Key part is that AI is suspected of down-ranking folks by age (ADEA = Age Discrimination in Employment Act)
> The Court has provisionally certified an ADEA collective, which includes: “All individuals aged 40 and over who, from September 24, 2020, through the present, applied for job opportunities using Workday, Inc.’s job application platform and were denied employment recommendations.” In this context, being “denied” an “employment recommendation” means that (i) the individual’s application was scored, sorted, ranked, or screened by Workday’s AI; (ii) the result of the AI scoring, sorting, ranking, or screening was not a recommendation to hire; and (iii) that result was communicated to the prospective employer, or the result was an automatic rejection by Workday.
Age discrimination is a huge issue and I've experienced it firsthand. Places want to hire younger people because they're more apt to work longer hours for less pay. It's going to get worse as people who got into the web tech industry early on are still in the workforce, yet more and more young people are entering the workforce because "learning to code" was the perceived path to prosperity half a decade ago.

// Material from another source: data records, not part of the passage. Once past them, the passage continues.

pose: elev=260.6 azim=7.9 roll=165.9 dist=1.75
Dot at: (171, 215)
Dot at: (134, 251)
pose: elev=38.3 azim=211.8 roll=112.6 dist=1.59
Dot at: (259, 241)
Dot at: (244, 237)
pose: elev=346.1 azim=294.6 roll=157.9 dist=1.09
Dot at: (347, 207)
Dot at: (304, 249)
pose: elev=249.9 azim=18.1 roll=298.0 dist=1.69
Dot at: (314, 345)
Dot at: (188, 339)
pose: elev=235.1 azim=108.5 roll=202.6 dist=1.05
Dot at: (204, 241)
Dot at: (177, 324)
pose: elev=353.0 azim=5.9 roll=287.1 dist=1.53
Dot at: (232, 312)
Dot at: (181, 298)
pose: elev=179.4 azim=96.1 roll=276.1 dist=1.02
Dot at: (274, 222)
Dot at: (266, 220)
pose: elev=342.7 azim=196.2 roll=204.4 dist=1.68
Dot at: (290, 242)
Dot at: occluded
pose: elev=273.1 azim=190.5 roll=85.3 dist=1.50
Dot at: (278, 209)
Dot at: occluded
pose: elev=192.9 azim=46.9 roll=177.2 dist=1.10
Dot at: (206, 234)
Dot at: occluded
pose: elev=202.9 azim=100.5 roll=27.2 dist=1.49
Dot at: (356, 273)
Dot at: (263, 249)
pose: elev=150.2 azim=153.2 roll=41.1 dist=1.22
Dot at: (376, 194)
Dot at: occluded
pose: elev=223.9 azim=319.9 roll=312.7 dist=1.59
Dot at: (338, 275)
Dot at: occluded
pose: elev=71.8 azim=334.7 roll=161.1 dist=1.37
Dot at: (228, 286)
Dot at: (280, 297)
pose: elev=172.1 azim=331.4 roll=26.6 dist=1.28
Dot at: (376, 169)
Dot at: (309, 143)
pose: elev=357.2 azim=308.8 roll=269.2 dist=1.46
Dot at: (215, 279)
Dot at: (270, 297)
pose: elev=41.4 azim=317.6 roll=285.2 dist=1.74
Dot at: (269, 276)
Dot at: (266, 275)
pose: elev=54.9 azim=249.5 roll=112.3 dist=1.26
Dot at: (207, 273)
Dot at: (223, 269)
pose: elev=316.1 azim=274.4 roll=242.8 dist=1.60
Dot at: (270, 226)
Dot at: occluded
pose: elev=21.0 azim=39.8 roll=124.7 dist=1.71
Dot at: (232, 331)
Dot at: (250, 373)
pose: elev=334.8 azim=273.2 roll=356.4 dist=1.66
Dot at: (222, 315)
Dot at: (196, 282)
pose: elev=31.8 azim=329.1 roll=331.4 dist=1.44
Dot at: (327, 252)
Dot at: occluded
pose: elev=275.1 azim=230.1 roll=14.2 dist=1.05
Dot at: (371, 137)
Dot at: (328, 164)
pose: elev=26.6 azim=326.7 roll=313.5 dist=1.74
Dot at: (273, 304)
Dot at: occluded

> Places want to hire younger people because they're more apt to work longer hours for less pay.
This is the best light you can shine on the discrimination. Most often it really is managers taking their “seniority” literally. As in, they don’t want to take the risk their reports are smarter, more experienced or capable of replacing them, so they discriminate on the basis of age. It’s counterintuitive, but this feels truest from my historical observation.
I wonder if this is really true or just an off-the-cuff comment (no disrespect). I have worked for a number of major tech companies and have never seen this in practice. Some managers were older, some were younger, some the same age. In most/all cases, people were hired based on their technical skills not because they fell into some magical age gap.
Regardless of merit, this seems like appropriate payback for having to make a new workday account for every single company you apply to a job.
It will be fascinating to see the facts of this case, but if it is proven their algorithms are discriminatory, even by accident, I hope workday is held accountable. Making sure your AI doesn't violate obvious discrimination laws should be basic engineering practice, and the courts should help remind people of that.
An AI class that I took decades ago had just a 1 day session on "AI ethics". Somehow despite being short, it was memorable (or maybe because it was short...)
They said ethics demand that any AI that is going to pass judgment on humans must be able to explain its reasoning. An if-then rule says this, or even a statistical correlation between A and B indicates that would be fine. Fundamental fairness requires that if an automated system denies you a loan, a house, or a job, it be able to explain something you can challenge, fix, or at least understand.
LLMs may be able to provide that, but it would have to be carefully built into the system.
> Fundamental fairness requires that if an automated system denies you a loan, a house, or a job, it be able to explain something you can challenge, fix, or at least understand.
That could get interesting, as most companies will not provide feedback if you are denied employment.
Fair point. Maybe the requirement should be that the automated system provide an explanation that some human could review for fairness and correctness. While who receives the explanation may be a separate question, the drawback of LLMs judging people is that said explanation may not even exist.
I'm sure you could get an LLM to create a plausible sounding justification for every decision? It might not be related to the real reason, but coming up with text isn't the hard part there surely
> I'm sure you could get an LLM to create a plausible sounding justification for every decision.
That's a great point: funny, sad, and true.
My AI class predated LLMs. The implicit assumption was that the explanation had to be correct and verifiable, which may not be achievable with LLMs.
Yes, they will, they'll rationalize whatever. This is most obvious w/ transcript editing where you make the LLM 'say' things it wouldn't say and then ask it why.
It sounds like you're saying we should generate more bullshit to justify bullshit.
They said "could", not "should".
I believe the point is that it's much easier to create a plausible justification than an accurate justification. So simply requiring that the system produce some kind of explanation doesn't help, unless there are rigorous controls to make sure it's accurate.
This is the law in the EU, I think
the way i understand it is that the law says decisions must be reviewed by a human (and i am guessing should also be overrideable), but this still leaves the question how the review is done and what information the human has to make the review.
Would love to see some of the liability transfer to the companies using Workday too...
As someone over 40, I couldn't help but laugh at the font size on the site.. I guess they know their audience.
The first HN link I visited in a long time where I didn't have to hit ctrl-+ 3 or more times to increase the font size and make it readable.
lol, exactly my response. I have HN itself at 150% (ctrl-+ 3x).
Oh snap.
> allegations include that Workday, Inc., through its use of certain Artificial Intelligence (“AI”) features on its job application platform, violated the Age Discrimination in Employment Act (“ADEA”)
I'm interested to see Workday's defense in this case. Will it be "we can't be held liable for our AI", and will it work against a law as "strong" as ADEA?
Hopefully they have something better prepared because "we can't be held liable for the black box we made" doesn't sound like a recipe for success. In Canada, they've already ruled that a website operator is liable for information that their LLM chatbot gives out.